Written task: Output exactly the lines below, starting with the line that has "Zulma, quien vive" and going on through the line that has "Los mensajes no", both included, and no other lines.

Data for review:
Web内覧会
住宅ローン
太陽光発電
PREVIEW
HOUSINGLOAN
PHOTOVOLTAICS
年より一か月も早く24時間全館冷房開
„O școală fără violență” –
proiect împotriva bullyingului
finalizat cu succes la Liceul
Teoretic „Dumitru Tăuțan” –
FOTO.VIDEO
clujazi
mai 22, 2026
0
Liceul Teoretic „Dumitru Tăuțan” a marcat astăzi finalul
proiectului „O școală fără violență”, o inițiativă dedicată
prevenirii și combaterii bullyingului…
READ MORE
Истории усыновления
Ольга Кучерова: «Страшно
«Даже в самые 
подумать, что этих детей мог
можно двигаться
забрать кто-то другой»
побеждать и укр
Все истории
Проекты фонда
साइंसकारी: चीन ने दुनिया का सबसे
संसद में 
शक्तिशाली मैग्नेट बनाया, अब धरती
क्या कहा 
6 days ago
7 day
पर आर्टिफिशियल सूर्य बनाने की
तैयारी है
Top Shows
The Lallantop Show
==
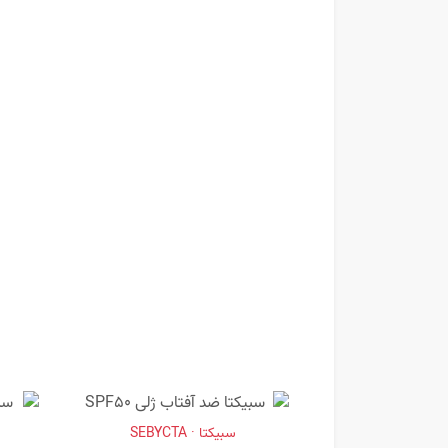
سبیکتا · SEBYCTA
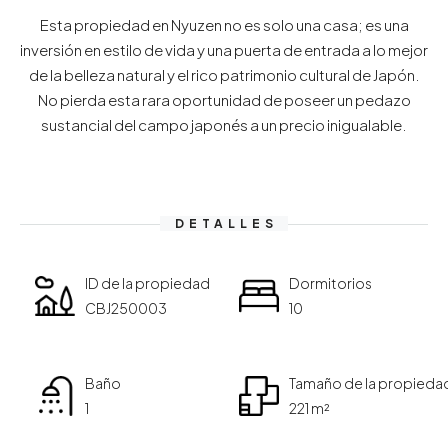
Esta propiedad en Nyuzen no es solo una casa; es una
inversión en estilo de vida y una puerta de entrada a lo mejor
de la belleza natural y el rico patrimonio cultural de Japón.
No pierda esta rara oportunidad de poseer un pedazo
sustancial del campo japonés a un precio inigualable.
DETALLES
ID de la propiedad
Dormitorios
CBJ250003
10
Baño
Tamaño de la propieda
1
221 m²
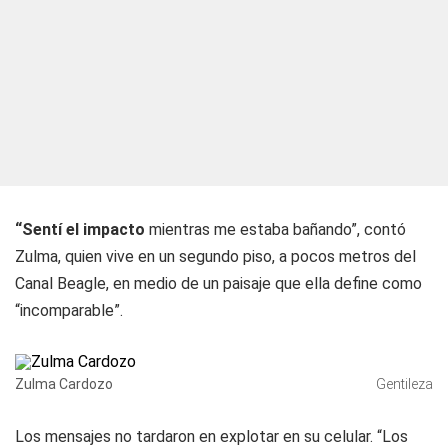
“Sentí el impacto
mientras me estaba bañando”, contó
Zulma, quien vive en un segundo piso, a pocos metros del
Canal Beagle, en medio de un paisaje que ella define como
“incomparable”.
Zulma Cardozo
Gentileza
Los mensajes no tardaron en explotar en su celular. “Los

Reply:
Zulma, quien vive en un segundo piso, a pocos metros del
Canal Beagle, en medio de un paisaje que ella define como
“incomparable”.
Zulma Cardozo
Gentileza
Los mensajes no tardaron en explotar en su celular. “Los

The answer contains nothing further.